*What the task asks*.
As the answer, give every line of the records that includes the word "rimborsi".

** Exercise input follows **

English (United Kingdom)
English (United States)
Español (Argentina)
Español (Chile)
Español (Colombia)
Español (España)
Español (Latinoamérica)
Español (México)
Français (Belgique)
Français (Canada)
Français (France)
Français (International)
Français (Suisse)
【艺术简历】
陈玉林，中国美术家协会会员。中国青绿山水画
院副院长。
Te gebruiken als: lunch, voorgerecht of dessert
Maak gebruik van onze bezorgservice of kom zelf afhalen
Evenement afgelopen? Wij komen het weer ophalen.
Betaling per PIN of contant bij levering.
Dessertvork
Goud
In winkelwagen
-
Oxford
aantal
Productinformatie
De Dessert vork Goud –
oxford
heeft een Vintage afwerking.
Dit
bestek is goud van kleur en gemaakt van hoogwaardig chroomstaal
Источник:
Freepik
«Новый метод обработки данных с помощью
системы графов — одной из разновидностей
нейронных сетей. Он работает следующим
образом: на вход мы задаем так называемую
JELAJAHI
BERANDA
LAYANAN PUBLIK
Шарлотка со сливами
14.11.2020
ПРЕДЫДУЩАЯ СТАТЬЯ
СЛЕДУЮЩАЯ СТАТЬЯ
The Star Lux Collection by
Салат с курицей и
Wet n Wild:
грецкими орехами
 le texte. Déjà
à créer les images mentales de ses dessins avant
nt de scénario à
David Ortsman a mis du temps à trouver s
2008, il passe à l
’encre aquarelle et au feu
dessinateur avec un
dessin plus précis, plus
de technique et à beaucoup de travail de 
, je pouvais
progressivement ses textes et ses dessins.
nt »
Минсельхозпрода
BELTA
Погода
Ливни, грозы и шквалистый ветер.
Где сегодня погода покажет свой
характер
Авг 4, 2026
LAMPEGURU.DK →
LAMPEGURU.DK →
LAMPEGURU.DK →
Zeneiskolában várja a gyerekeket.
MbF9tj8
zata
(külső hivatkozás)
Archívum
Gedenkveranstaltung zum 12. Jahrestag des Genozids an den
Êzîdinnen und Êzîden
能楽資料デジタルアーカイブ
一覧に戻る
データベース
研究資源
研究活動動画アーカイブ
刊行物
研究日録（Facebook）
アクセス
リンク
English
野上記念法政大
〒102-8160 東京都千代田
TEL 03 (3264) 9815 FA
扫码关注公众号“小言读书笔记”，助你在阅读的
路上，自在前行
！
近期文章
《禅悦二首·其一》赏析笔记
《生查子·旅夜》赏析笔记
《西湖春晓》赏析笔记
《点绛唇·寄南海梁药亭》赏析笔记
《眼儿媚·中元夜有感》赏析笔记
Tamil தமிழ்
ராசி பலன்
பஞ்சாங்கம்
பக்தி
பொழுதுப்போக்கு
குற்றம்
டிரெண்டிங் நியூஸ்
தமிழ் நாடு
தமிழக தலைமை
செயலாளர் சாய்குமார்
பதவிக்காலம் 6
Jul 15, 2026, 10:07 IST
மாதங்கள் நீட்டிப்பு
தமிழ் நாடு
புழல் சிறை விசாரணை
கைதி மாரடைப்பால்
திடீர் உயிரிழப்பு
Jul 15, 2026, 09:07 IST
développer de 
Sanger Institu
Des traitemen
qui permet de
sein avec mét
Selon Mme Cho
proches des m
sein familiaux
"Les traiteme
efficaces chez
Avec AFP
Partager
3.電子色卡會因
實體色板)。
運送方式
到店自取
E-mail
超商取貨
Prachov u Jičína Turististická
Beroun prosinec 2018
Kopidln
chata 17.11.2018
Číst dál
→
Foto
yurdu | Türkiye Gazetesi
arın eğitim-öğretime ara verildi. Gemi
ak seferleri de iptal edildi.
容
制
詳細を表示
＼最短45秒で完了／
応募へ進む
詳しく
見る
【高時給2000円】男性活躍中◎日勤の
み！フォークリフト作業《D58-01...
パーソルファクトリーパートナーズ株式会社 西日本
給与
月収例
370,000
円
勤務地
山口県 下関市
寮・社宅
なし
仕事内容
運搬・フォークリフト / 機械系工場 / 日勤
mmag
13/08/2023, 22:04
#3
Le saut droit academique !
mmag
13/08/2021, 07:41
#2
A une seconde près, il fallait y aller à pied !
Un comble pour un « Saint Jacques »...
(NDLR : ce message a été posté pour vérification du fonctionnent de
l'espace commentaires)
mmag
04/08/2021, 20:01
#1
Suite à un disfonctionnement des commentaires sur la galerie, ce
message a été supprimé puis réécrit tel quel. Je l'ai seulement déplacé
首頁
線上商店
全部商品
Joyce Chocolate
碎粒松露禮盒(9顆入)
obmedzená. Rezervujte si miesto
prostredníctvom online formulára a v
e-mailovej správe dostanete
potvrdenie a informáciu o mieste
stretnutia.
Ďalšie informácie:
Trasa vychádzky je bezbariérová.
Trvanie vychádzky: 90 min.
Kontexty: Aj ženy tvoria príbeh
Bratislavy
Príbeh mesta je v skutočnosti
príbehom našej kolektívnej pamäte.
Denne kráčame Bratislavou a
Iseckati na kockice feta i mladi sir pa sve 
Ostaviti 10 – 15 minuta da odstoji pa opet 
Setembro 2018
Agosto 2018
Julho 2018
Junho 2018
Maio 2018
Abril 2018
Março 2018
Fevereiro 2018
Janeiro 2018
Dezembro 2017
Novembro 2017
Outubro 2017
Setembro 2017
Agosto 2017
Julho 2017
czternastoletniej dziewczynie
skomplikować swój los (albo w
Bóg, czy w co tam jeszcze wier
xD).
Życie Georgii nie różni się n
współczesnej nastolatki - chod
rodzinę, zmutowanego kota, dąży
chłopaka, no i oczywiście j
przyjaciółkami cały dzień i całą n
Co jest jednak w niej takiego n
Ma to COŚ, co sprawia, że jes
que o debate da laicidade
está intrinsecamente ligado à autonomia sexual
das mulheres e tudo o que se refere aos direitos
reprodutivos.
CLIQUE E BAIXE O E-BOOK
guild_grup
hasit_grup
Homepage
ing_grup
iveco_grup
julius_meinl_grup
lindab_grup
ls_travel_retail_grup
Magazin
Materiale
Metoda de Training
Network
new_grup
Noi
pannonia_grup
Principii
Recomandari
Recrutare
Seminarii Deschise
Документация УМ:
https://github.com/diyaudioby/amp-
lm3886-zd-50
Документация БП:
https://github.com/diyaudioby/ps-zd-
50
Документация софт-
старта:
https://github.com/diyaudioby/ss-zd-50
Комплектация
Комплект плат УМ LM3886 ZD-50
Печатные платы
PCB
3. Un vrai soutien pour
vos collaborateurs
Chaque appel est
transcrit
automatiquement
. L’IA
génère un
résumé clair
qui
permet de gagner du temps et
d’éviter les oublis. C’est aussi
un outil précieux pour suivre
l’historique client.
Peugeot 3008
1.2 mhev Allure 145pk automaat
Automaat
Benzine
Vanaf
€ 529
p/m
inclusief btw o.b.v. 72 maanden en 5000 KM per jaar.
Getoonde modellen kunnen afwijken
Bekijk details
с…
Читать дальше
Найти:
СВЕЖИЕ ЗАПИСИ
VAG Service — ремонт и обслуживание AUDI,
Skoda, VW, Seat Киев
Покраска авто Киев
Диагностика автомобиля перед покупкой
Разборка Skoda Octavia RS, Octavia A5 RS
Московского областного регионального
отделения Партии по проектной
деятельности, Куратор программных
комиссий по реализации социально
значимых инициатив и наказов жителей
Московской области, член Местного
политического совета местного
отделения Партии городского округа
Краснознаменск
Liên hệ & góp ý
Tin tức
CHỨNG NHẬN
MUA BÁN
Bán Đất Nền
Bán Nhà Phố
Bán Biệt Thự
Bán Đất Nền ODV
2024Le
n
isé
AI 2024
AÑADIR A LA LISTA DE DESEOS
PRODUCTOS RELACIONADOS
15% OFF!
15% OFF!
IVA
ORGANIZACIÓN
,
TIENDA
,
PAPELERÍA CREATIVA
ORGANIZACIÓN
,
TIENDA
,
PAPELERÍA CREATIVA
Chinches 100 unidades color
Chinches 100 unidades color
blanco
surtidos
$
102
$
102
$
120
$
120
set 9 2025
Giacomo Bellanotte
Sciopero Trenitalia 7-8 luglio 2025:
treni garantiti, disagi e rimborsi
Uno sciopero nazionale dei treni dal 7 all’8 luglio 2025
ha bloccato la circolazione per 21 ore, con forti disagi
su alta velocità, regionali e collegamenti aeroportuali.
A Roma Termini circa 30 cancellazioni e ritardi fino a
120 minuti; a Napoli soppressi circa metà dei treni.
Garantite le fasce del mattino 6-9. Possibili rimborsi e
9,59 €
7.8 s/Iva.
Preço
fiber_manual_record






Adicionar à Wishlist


** End of Exercise input **

*Solved problem*.
treni garantiti, disagi e rimborsi
Garantite le fasce del mattino 6-9. Possibili rimborsi e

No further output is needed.